On the issue of pseudonymous data, which is critical to the practices of the digital ads industry, Virginia, Colorado and now Utah have all recognized the distinction and privacy benefits that can come from this data. All three have created a more practical set of requirements–though not identical–for companies as applied to compliance with consumer rights. This provides a valuable emerging consensus for state legislators considering new laws.
Similar inconsistency exists with respect to opt-out preference signals. In contrast to the California approach that fails to contemplate the intricacies of this issue, Virginia and now Utah opted to remain silent, and Colorado sought to strike a fairer balance by requiring the compliance with such signals, but also requiring the AG to develop regulations mindful of anti-competitive implications. With this notable split across the states on how to apply automated, platform-based opt-out signaling, companies will need to conduct themselves in a way that complies with these varying approaches.
Finally, with respect to enforcement, the four state privacy laws contain striking similarities and differences. Fortunately, Virginia, Colorado, and Utah all rejected private rights of action, as opposed to California, which provides a narrow right focused on data security. This is a very positive development, particularly for small businesses whose innovation risks being stifled by excessive consumer litigation. Additionally, there is deviation in the way the states’ attorneys general enforce each respective law. Perhaps the most important contribution of the UCPA is its adoption of a unique two-step claims process. This model is superior to private litigation, and assures that meaningful violations of the law are addressed and frivolous claims are avoided, while providing covered entities with resources and experts to understand their compliance requirements and honor consumer privacy. Finally, there is inconsistency among the states with respect to rulemaking – with two states requiring attorneys general to promulgate regulations (CA & CO), and the others seeking a more simple approach (VA & UT). The absence of rulemaking provides for greater consistency of interpretation and enforcement, rather than laws that constantly evolve through regulation.

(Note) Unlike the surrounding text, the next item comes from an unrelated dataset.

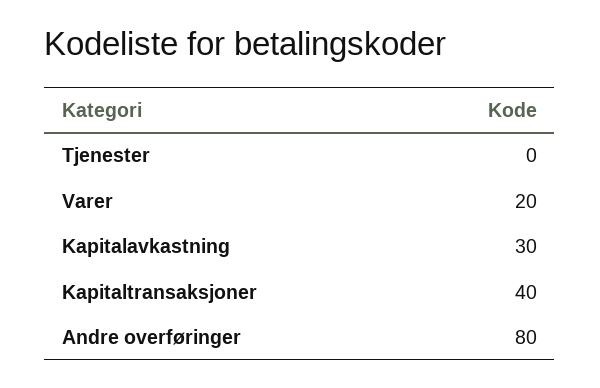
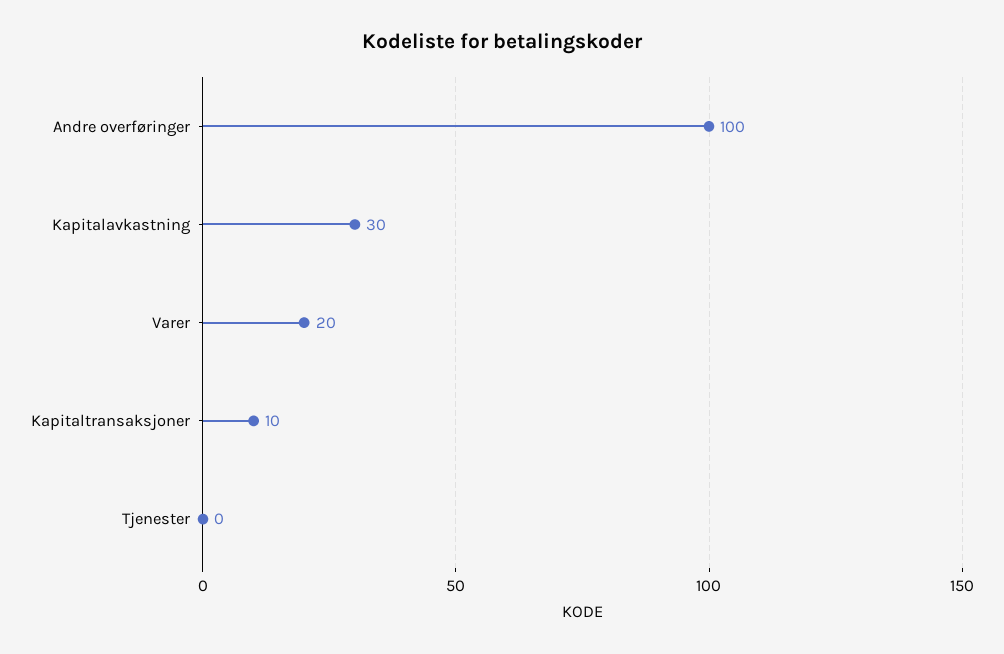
Kapitaltransaksjoner: 40 -> 10
Andre overføringer: 80 -> 100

With legislation seemingly stalled at the federal level, Utah will certainly not be the last U.S. state to enact a comprehensive privacy law, and the patchwork of compliance obligations will only continue to grow. Positively, the UCPA signals a strong endorsement of Virginia’s approach to consumer privacy, and sets another good example for lawmakers in sister states looking to promote competition and growth among small businesses while providing meaningful privacy rights and protections for consumers. While the NAI and most stakeholders will continue to push for enactment of a uniform federal privacy framework, the introduction of state bills that are more closely aligned with Virginia and Utah are generally positive developments in the interim.